## What needs to be done:
Without skipping anything, write out each record below exactly.

Outline records:
◆ ◆ ◆ ◆
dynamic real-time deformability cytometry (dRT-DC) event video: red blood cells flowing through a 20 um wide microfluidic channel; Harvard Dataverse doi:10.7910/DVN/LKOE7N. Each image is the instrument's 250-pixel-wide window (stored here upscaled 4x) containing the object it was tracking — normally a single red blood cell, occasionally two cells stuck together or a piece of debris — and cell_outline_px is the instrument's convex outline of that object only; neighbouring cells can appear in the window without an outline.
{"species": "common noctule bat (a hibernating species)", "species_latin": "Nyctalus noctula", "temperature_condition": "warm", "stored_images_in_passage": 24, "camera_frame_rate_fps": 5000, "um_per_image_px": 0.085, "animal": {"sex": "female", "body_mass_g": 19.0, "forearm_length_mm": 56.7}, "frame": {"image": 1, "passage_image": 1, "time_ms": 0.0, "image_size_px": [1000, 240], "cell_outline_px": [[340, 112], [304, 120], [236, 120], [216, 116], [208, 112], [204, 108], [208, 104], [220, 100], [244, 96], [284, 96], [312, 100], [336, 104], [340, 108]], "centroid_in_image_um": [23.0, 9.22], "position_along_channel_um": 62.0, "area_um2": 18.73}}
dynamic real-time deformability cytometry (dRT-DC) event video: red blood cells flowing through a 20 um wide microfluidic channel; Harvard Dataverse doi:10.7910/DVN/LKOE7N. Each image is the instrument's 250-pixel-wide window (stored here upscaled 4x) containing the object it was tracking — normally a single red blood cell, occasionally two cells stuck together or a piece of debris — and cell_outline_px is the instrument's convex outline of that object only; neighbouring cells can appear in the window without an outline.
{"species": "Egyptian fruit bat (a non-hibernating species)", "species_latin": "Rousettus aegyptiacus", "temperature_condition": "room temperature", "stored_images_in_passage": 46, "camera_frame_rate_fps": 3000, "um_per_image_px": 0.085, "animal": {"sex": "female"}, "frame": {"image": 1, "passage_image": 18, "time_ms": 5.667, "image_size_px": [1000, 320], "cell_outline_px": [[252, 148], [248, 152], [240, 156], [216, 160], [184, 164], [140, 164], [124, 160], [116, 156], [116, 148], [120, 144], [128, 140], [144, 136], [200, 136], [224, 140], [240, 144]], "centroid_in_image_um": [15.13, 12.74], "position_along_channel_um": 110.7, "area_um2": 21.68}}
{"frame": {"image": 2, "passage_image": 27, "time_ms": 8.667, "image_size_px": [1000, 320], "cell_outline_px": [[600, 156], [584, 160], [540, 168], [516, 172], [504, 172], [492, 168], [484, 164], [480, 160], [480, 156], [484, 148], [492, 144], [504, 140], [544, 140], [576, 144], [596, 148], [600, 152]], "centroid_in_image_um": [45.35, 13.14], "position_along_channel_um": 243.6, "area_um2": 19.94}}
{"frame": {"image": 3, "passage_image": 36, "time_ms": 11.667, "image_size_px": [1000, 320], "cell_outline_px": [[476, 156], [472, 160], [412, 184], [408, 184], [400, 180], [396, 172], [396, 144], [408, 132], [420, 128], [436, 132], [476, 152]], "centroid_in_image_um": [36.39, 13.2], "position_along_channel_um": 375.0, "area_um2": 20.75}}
◆ ◆ ◆ ◆
## The result:
dynamic real-time deformability cytometry (dRT-DC) event video: red blood cells flowing through a 20 um wide microfluidic channel; Harvard Dataverse doi:10.7910/DVN/LKOE7N. Each image is the instrument's 250-pixel-wide window (stored here upscaled 4x) containing the object it was tracking — normally a single red blood cell, occasionally two cells stuck together or a piece of debris — and cell_outline_px is the instrument's convex outline of that object only; neighbouring cells can appear in the window without an outline.
{"species": "common noctule bat (a hibernating species)", "species_latin": "Nyctalus noctula", "temperature_condition": "warm", "stored_images_in_passage": 24, "camera_frame_rate_fps": 5000, "um_per_image_px": 0.085, "animal": {"sex": "female", "body_mass_g": 19.0, "forearm_length_mm": 56.7}, "frame": {"image": 1, "passage_image": 1, "time_ms": 0.0, "image_size_px": [1000, 240], "cell_outline_px": [[340, 112], [304, 120], [236, 120], [216, 116], [208, 112], [204, 108], [208, 104], [220, 100], [244, 96], [284, 96], [312, 100], [336, 104], [340, 108]], "centroid_in_image_um": [23.0, 9.22], "position_along_channel_um": 62.0, "area_um2": 18.73}}
dynamic real-time deformability cytometry (dRT-DC) event video: red blood cells flowing through a 20 um wide microfluidic channel; Harvard Dataverse doi:10.7910/DVN/LKOE7N. Each image is the instrument's 250-pixel-wide window (stored here upscaled 4x) containing the object it was tracking — normally a single red blood cell, occasionally two cells stuck together or a piece of debris — and cell_outline_px is the instrument's convex outline of that object only; neighbouring cells can appear in the window without an outline.
{"species": "Egyptian fruit bat (a non-hibernating species)", "species_latin": "Rousettus aegyptiacus", "temperature_condition": "room temperature", "stored_images_in_passage": 46, "camera_frame_rate_fps": 3000, "um_per_image_px": 0.085, "animal": {"sex": "female"}, "frame": {"image": 1, "passage_image": 18, "time_ms": 5.667, "image_size_px": [1000, 320], "cell_outline_px": [[252, 148], [248, 152], [240, 156], [216, 160], [184, 164], [140, 164], [124, 160], [116, 156], [116, 148], [120, 144], [128, 140], [144, 136], [200, 136], [224, 140], [240, 144]], "centroid_in_image_um": [15.13, 12.74], "position_along_channel_um": 110.7, "area_um2": 21.68}}
{"frame": {"image": 2, "passage_image": 27, "time_ms": 8.667, "image_size_px": [1000, 320], "cell_outline_px": [[600, 156], [584, 160], [540, 168], [516, 172], [504, 172], [492, 168], [484, 164], [480, 160], [480, 156], [484, 148], [492, 144], [504, 140], [544, 140], [576, 144], [596, 148], [600, 152]], "centroid_in_image_um": [45.35, 13.14], "position_along_channel_um": 243.6, "area_um2": 19.94}}
{"frame": {"image": 3, "passage_image": 36, "time_ms": 11.667, "image_size_px": [1000, 320], "cell_outline_px": [[476, 156], [472, 160], [412, 184], [408, 184], [400, 180], [396, 172], [396, 144], [408, 132], [420, 128], [436, 132], [476, 152]], "centroid_in_image_um": [36.39, 13.2], "position_along_channel_um": 375.0, "area_um2": 20.75}}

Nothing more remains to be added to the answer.